Now, I wanted them to do something similar with their own writing. They had just written a joint paper with a partner, and I wanted them to see if their joint paper more closely resembled their own writing or their partners HAHAHAHAHAHA. They were hilariously sheepish about this idea, which told me immediately who had done what 🙂 (but it was all in good fun).
Enter a new tool, Count Wordsworth, an online tool that automatically measures a WHOLE BUNCH of statistics about any text that you paste in there (at which point they got mad at me because they had done so much by hand for the pages of the books, but they’re always mad at me for stuff like that). For example, here is just part of the output when I put in my teaching philosophy from my teaching portfolio:
I had them all put in a recent English paper and then find the THREE biggest differences between their paper and their partners. Again, a bunch of fun data questions – do the quotes in the paper mess things up? How about the number of words? What about the topic (English vs. a lab report)?

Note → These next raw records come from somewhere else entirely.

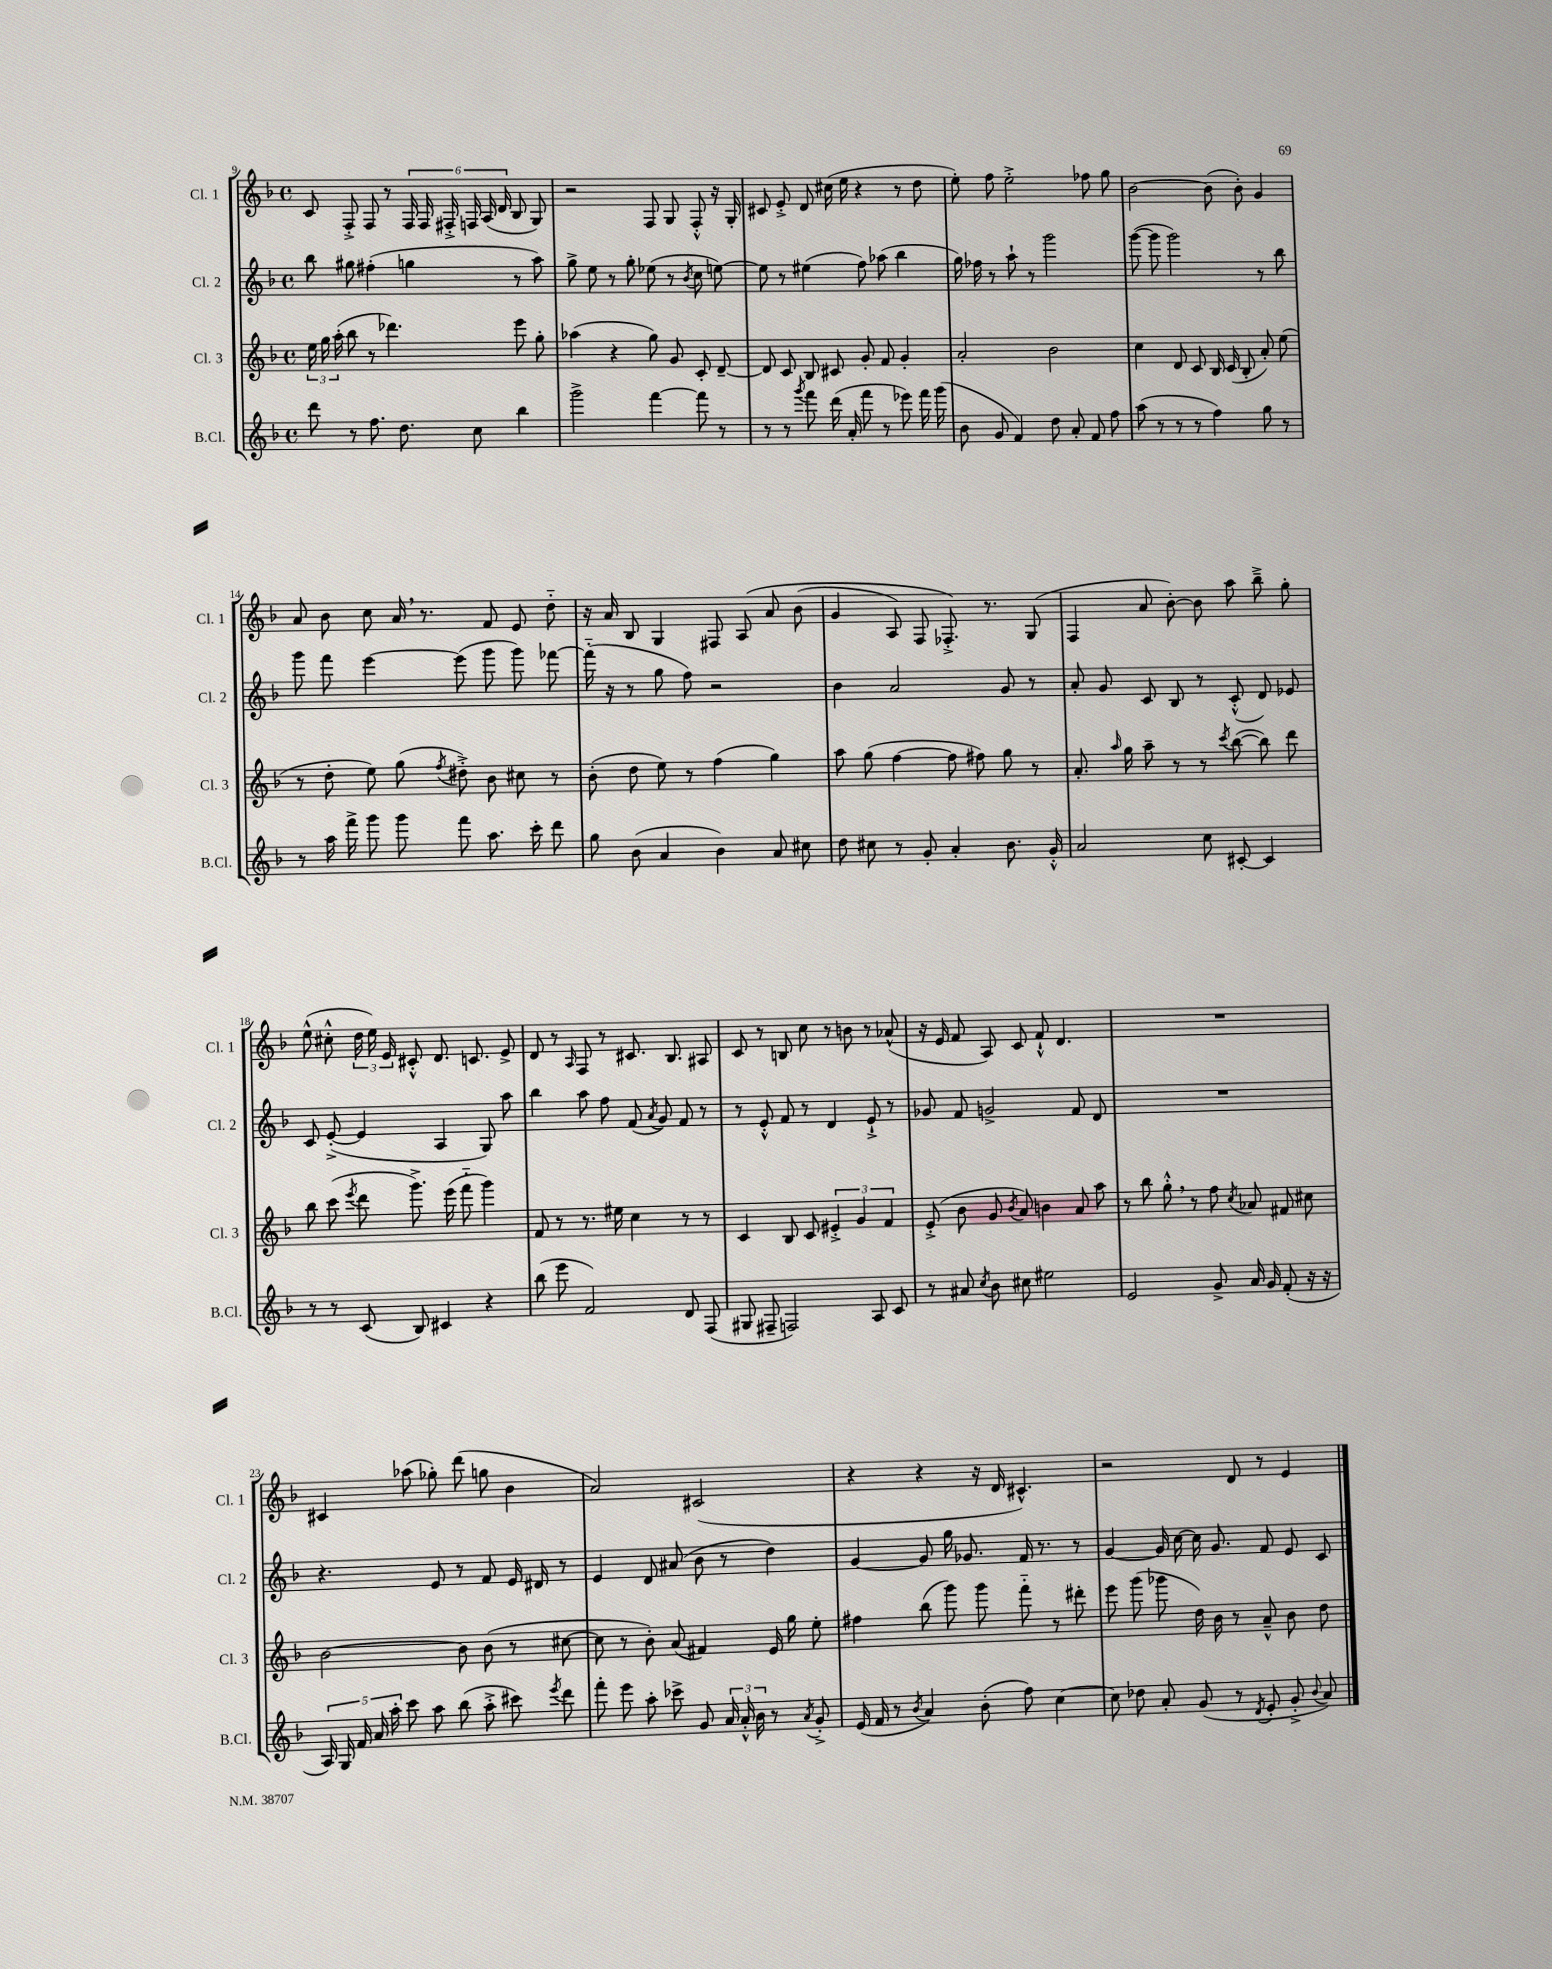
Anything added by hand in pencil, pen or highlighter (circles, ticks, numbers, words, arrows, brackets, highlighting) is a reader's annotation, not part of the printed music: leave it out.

**kern	**kern	**kern	**kern
*part4	*part3	*part2	*part1
*staff4	*staff3	*staff2	*staff1
*I"B.Cl.	*I"Cl. 3	*I"Cl. 2	*I"Cl. 1
*I'B.Cl.	*I'Cl. 3	*I'Cl. 2	*I'Cl. 1
*clefG2	*clefG2	*clefG2	*clefG2
*k[b-]	*k[b-]	*k[b-]	*k[b-]
*M4/4	*M4/4	*M4/4	*M4/4
*met(c)	*met(c)	*met(c)	*met(c)
=9	=9	=9	=9
8ddd\	24ee\	8bb-\	8c/
.	24gg\	.	.
.	(24aa'\	.	.
8r	8bb-\	8gg#X\	8F'^/
8.ff\	8r	(4ff#X'\	8F/
.	4.ddd-X\)	.	8r
8.dd\	.	.	.
.	.	4ggn\	24F/
.	.	.	24F/
.	.	.	24F#X'^/
8cc\	.	.	24Fn/
.	.	.	(24A/
.	.	.	24d/
4bb-\	8eee\	8r	8B-/
.	8gg'\	8aa\)	8G/)
=10	=10	=10	=10
2ggg^\	(4aa-X\	8gg^\	2r
.	.	8ee\	.
.	4r	8r	.
.	.	8gg'\	.
[4fff\	8gg\)	(8ee-X\	8F/
.	8g/	8r	8G/
.	.	8qb-/	.
8fff\]	8c'/	8cc\	8F'^^/
8r	[8d~/	[8een\)	16r
.	.	.	16G'/
=11	=11	=11	=11
8r	8d/]	8ee\]	8c#X/
8r	8c/	8r	8e'^/
8qggg/	.	.	.
8fff\	8B-/	(4ee#X\	8d/
(16ddd\	8c#X/	.	(16cc#X\
16a'/	.	.	16ee\
8fff\	8g'/	8ff\)	4r
8r	8f/	(8aa-X\	.
8eee-X\)	4g'/	4bb-\	8r
16fff\	.	.	8dd\
(16ggg\	.	.	.
=12	=12	=12	=12
8b-\	2a'/	16gg\)	8ee'\)
.	.	16ff-X\	.
8g/	.	8r	8ff\
4f/)	.	8aa`\	2ee'^\
.	.	8r	.
8dd\	2b-\	2ggg\	.
8a'/	.	.	.
8f/	.	.	8ff-X\
8ff\	.	.	8gg\
=13	=13	=13	=13
(8aa\	4cc\	([8ggg\	[2b-\
8r	.	8ggg\]	.
8r	8d/	2ggg\)	.
8r	8c/	.	.
4ff\)	16B-/	.	(8b-\]
.	(16c/	.	.
.	8B-'/	.	8b-'\)
8gg\	8a'/)	8r	4g/
8r	(8ee\	8bb-\	.
!!LO:LB:g=z
=14	=14	=14	=14
8r	8r	8ggg\	8a/
16aa\	8dd'\	8fff\	8b-\
16fff^\	.	.	.
8ggg\	8ee\)	[4eee\	8cc\
8ggg\	(8gg\	.	16a,/
.	.	.	8.r
.	8qff/	.	.
8fff\	8dd#X'^\)	(8eee\]	.
8.aa\	8b-\	8ggg\	8f/
.	8cc#X\	8ggg\)	8e/
16ccc'\	.	.	.
8ddd\	8r	[8fff-X\	8dd\
=15	=15	=15	=15
8gg\	(8b-'\	(16fff-\]	16r
.	.	16r	16a/
(8b-\	8dd\	8r	8B-/
4a/	8ee\)	8gg\	4G/
.	8r	8ff\)	.
4b-\)	(4ff\	2r	8F#X/
.	.	.	(8A/
8a/	4gg\)	.	8a/
8cc#X\	.	.	(8b-\
=16	=16	=16	=16
8dd\	8aa\	4b-\	4g/
8cc#X\	(8gg\	.	.
8r	[4ff\	2a/	8A/)
8g'/	.	.	8F/
4a'/	8ff\]	.	8.F-X'^/)
.	8ff#X\)	.	.
.	.	.	8.r
8.b-\	8gg\	8g/	.
.	8r	8r	(8G/
16g'^^/	.	.	.
=17	=17	=17	=17
2a/	8.a'/	8a'/	4F/
.	.	8g/	.
.	16qqaa/	.	.
.	16gg\	.	.
.	8aa~\	8c/	8a/
.	8r	8B-/	[8b-'\)
8cc\	8r	8r	8b-\]
.	8qccc/	.	.
[8c#X'/	([8bb-\	(8c'^^/	8aa\
4c#/]	8bb-\])	8d/)	8bb-~^\
.	8ddd\	8e-X/	8gg'\
!!LO:LB:g=z
=18	=18	=18	=18
8r	8bb-\	8c/	(8ee^^\
8r	(8ccc\	([8e'^/	8cc#X'^^\
.	8qeee/	.	.
(8c/	8ddd\	4e/]	24dd\
.	.	.	24ee\)
.	.	.	24e/
8B-/)	8.ggg^\)	.	8c#X'^^/
4c#X/	.	4A/	8.d/
.	(16eee\	.	.
.	8fff\	.	.
.	.	.	8.cn/
4r	4ggg\)	8G/)	.
.	.	8aa\	8e^/
=19	=19	=19	=19
(8bb-\	8f/	4bb-\	8d/
8eee\	8r	.	8r
.	.	.	16qqA/
2f/)	8.r	8aa\	8F/
.	.	8ff\	8r
.	16ee#X\	.	.
.	4cc\	(8f/	8.c#X/
.	.	8qa/	.
.	.	8g/)	.
.	.	.	8.B-/
8d/	8r	8f/	.
(8F/	8r	8r	8A#X/
=20	=20	=20	=20
8G#X/	4c/	8r	8c/
8F#X~/	.	8e'^^/	8r
2Fn/)	8B-/	8f/	8Bn/
.	8c/	8r	8cc\
.	6e#X'^/	4d/	8r
.	.	.	8bn\
.	6g/	.	.
8A/	.	8e`^/	8r
.	6f/	.	.
8c/	.	8r	(8a-X^^/
=21	=21	=21	=21
8r	(8e'^/	8g-X/	16r
.	.	.	16e/
8a#X/	8b-\	8f/	8f/
8qcc/	.	.	.
8b-\	8g/	2gn^/	8A/)
.	8qb-/	.	.
8cc#X\	8a/)	.	8c/
2ee#X\	4bn\	.	8f`^^/
.	.	.	4.d/
.	8a/	8f/	.
.	8aa\	8d/	.
=22	=22	=22	=22
2e/	8r	1r	1r
.	8bb-\	.	.
.	8gg'^^,\	.	.
.	8r	.	.
8g^/	8ff\	.	.
.	8qcc/	.	.
16a/	8a-X/	.	.
16g/	.	.	.
(8f'/	8f#X/	.	.
16r	8cc#X\	.	.
16r	.	.	.
!!LO:LB:g=z
=23	=23	=23	=23
20A/)	[2b-\	4.r	4c#X/
20G/	.	.	.
20f/	.	.	.
20a/	.	.	.
20aa'\	.	.	.
8ccc\	.	.	(8aa-X\
8aa\	.	8e/	8gg-X'\)
(8bb-\	8b-\]	8r	(8ddd\
8aa'^\	(8b-\	8f/	8ggn\
8ccc#X\)	8r	16e/	4b-\
.	.	16d#X/	.
8qeee/	.	.	.
8ddd\	[8cc#X\	8r	.
=24	=24	=24	=24
8fff'\	8cc#\]	4e/	2a/)
8eee\	8r	.	.
8aa'\	8b-'\)	8d/	.
8ccc-X^\	(8a/	(8a#X/	.
8g/	4f#X/)	8b-\	(2c#X/
24a/	.	8r	.
24a'^^/	.	.	.
24b-\	.	.	.
8r	16e/	4dd\)	.
.	16gg\	.	.
8qa/	.	.	.
8g'^/	8ee'\	.	.
=25	=25	=25	=25
(16e/	4ff#X\	[4g/	4r
16f/	.	.	.
8r	.	.	.
8qb-/	.	.	.
4a/)	(8bb-\	8g/]	4r
.	8ggg\)	16gg\	.
.	.	8.g-X/	.
(8b-'\	8ggg\	.	16r
.	.	.	16d/
8ff\)	8fff\	16f/	4.c#X^^/)
.	.	8.r	.
[4cc\	8r	.	.
.	8ddd#X'\	8r	.
=26	=26	=26	=26
8cc\]	8eee\	[4g/	2r
8dd-X\	(8ggg\	.	.
8a'/	8ggg-X\	16g/]	.
.	.	[16cc\	.
(8g/	16dd\)	16cc\]	.
.	16b-\	8.g/	.
8r	8r	.	8d/
8qd/	.	.	.
8e'/	8a~^^/	8f/	8r
8g'^/	8b-\	8e/	4e/
8qqb-/	.	.	.
8a/)	8dd\	8c/	.
==	==	==	==
*-	*-	*-	*-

Then, once they had discovered the three biggest differences, I had them put in their joint paper and try to figure out whose writing style is more closely resembled. This class was a blast, and once they finished this, they were so curious so just kept exploring… Some kids put in their freshman year papers, some put in the headmaster’s emails etc. Lots of fun curiosity!
STEP 3: HOW DOES A PROFESSIONAL STATISTICIAN DO THE SAME SORT OF ANALYSIS?
Lastly, we read a short 10-page segment of the book I mentioned in the beginning,Ben Blatt’s Nabokhov’s Favorite Word is Mauve, specifically a chapter called “Searching for Fingerprints.” It was fun to see what a professional statistician does and we talked about how he could possibly measure some of the things that he did with the computing power we have nowadays.
Good stuff! Happy Holidays everyone!